Die Gegenstrategie heißt "Dethematisierung", diese gelinge am besten durch die Thematisierung eines anderen, des eigentlichen Problems: "Wie erlangen wir gegenüber den zerstörerischen Kräften einer entfesselten kapitalistischen Globalisierung wieder die politische Handlungsmacht zurück?" Zum Thema wird dieses Problem, für Habermas die entscheidende Frage der Gegenwart, durch politischen Streit, in "demokratischer Polarisierung". Es ginge also darum zu definieren, worin die Krise liegt, statt die Definition der Lage den Populisten zu überlassen. Der scharfe Streit der etablierten Parteien darüber, wie man eine globalisierte Welt politisch gestalten kann oder ob man den neoliberalen Imperativen der Staatszurückhaltung folgen müsse, wäre dazu erforderlich. Er ist aber derzeit nicht in Sicht.

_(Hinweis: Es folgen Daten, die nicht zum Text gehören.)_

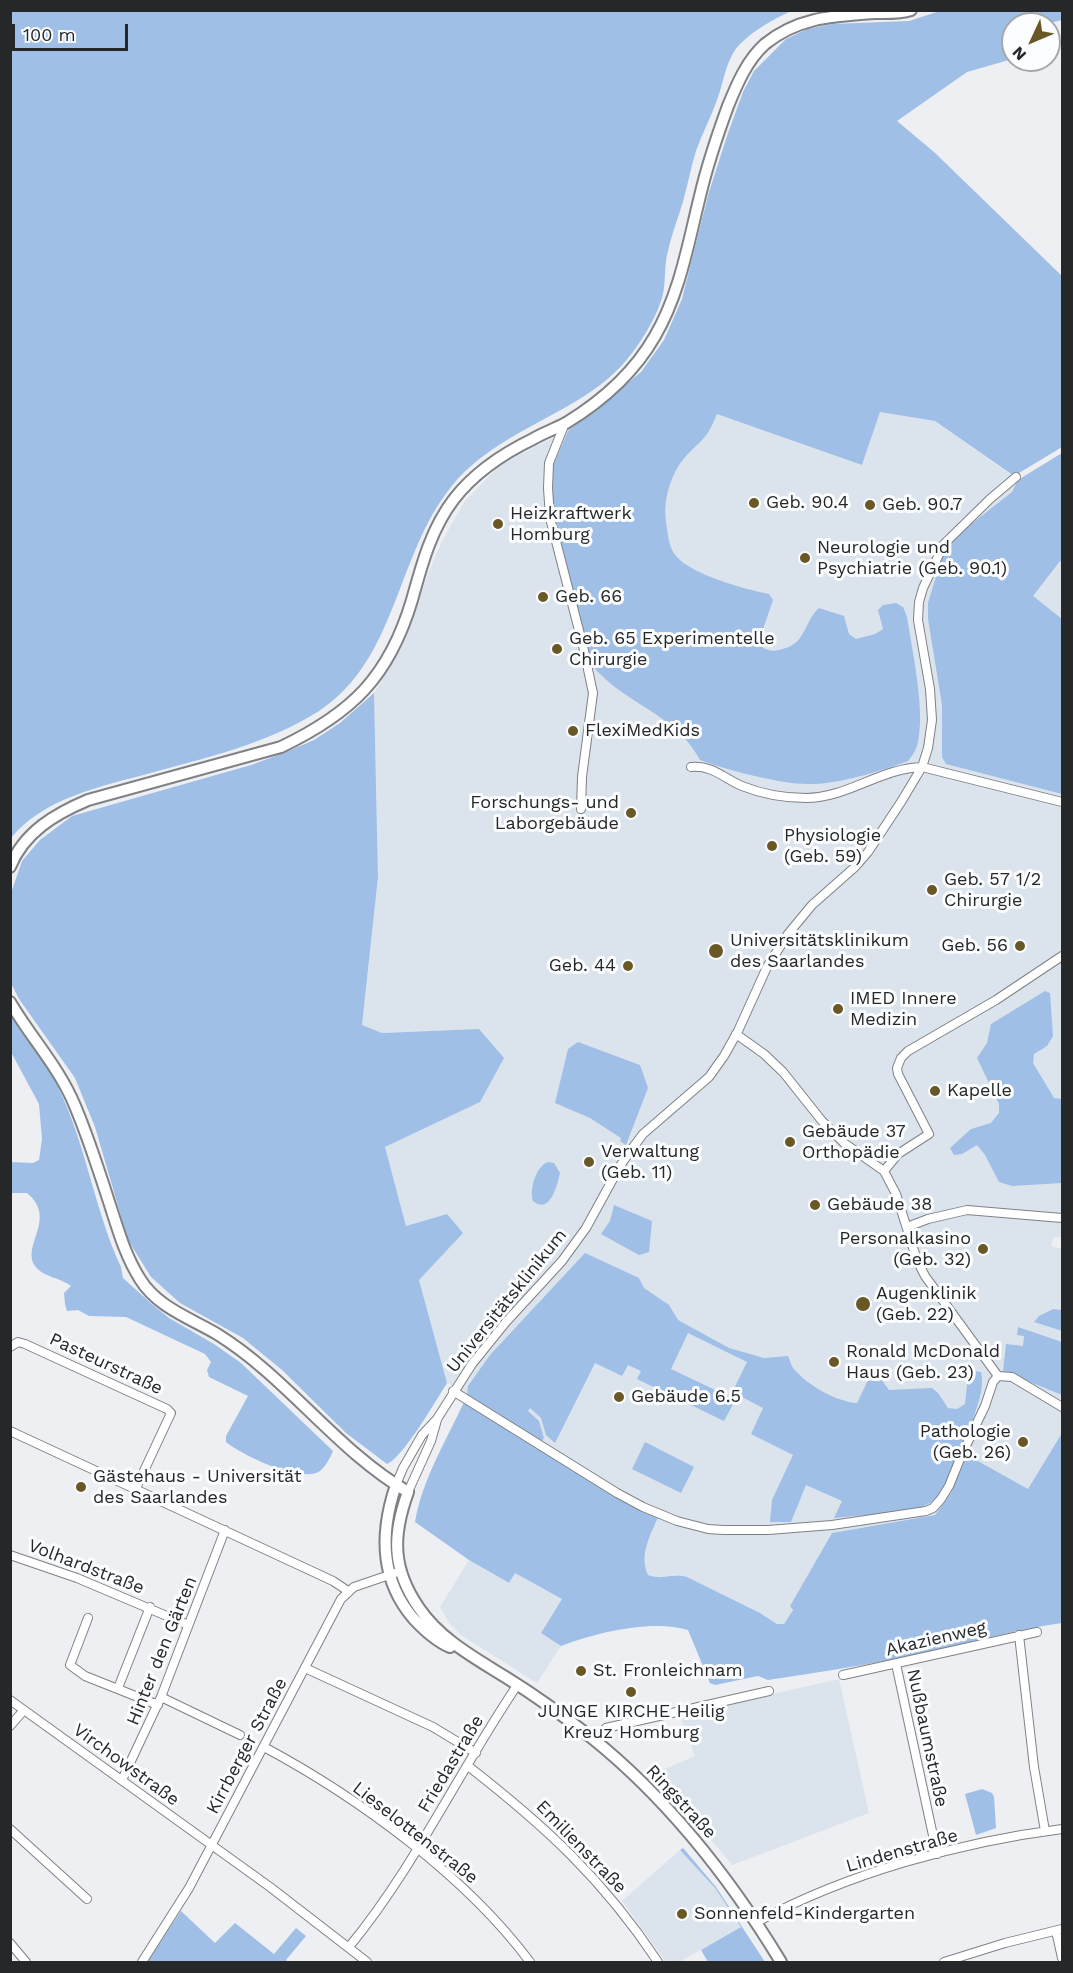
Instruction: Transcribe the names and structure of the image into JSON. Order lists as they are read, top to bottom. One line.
{"streets":{"street":["Universitätsklinikum","Pasteurstraße","Volhardstraße","Akazienweg","Hinter den Gärten","Nußbaumstraße","Kirrberger Straße","Friedastraße","Virchowstraße","Ringstraße","Lieselottenstraße","Emilienstraße","Lindenstraße"]},"crossings":[["Volhardstraße","Hinter den Gärten"],["Akazienweg","Nußbaumstraße"],["Hinter den Gärten","Virchowstraße"],["Nußbaumstraße","Lindenstraße"],["Kirrberger Straße","Virchowstraße"],["Kirrberger Straße","Lieselottenstraße"],["Friedastraße","Virchowstraße"],["Friedastraße","Ringstraße"],["Friedastraße","Lieselottenstraße"],["Friedastraße","Emilienstraße"],["Ringstraße","Lindenstraße"]],"places":["Geb. 90.4","Geb. 90.7","Heizkraftwerk Homburg","Neurologie und Psychiatrie (Geb. 90.1)","Geb. 66","Geb. 65 Experimentelle Chirurgie","FlexiMedKids","Forschungs- und Laborgebäude","Physiologie (Geb. 59)","Geb. 57 1/2 Chirurgie","Geb. 56","Universitätsklinikum des Saarlandes","Geb. 44","IMED Innere Medizin","Kapelle","Gebäude 37 Orthopädie","Verwaltung (Geb. 11)","Gebäude 38","Personalkasino (Geb. 32)","Augenklinik (Geb. 22)","Ronald McDonald Haus (Geb. 23)","Gebäude 6.5","Pathologie (Geb. 26)","Gästehaus - Universität des Saarlandes","St. Fronleichnam","JUNGE KIRCHE Heilig Kreuz Homburg","Sonnenfeld-Kindergarten"],"scale_bar":"100 m","north":"bottom left"}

Im Interview entfaltet Habermas seinen Gedanken der demokratischen Polarisierung im Rückblick auf die vergangenen 25 Jahre, mit innenpolitischen Spitzen und europapolitischen Überlegungen, die er schon mehrmals ausführlicher dargelegt hat. Zur "Dethematisierung" müsste freilich, denkt der Leser, ein genaueres Bild der Populisten kommen. Mit guten Gründen weist Habermas die These von einer neuen "autoritären Internationale" zurück, von Putin über Erdoğan bis Trump. Da sei keine einheitliche Tendenz zu erkennen, "eher verschiedene strukturelle Ursachen und viele Zufälle". Große Verschiedenheit dürfte auch die rechtspopulistischen Akteure auszeichnen, im Lager der Reinheitsversessenen herrscht große Vielfalt an Biografien, Motiven, Absichten.

Einen Teil ihrer Kraft gewinnen die Rechtspopulisten wahrscheinlich und paradoxerweise eben aus dieser Vielfalt. Habermas empfiehl demokratischen Parteien für den Umgang mit denen, die "völkischen Parolen" nachlaufen: "Sie sollten diese Art von ,besorgten Bürgern', statt um sie herumzutanzen, kurz und trocken als das abtun, was sie sind - den Saatboden für einen neuen Faschismus." Das dürfte richtig sein, und es dürfte gleichwohl nicht reichen.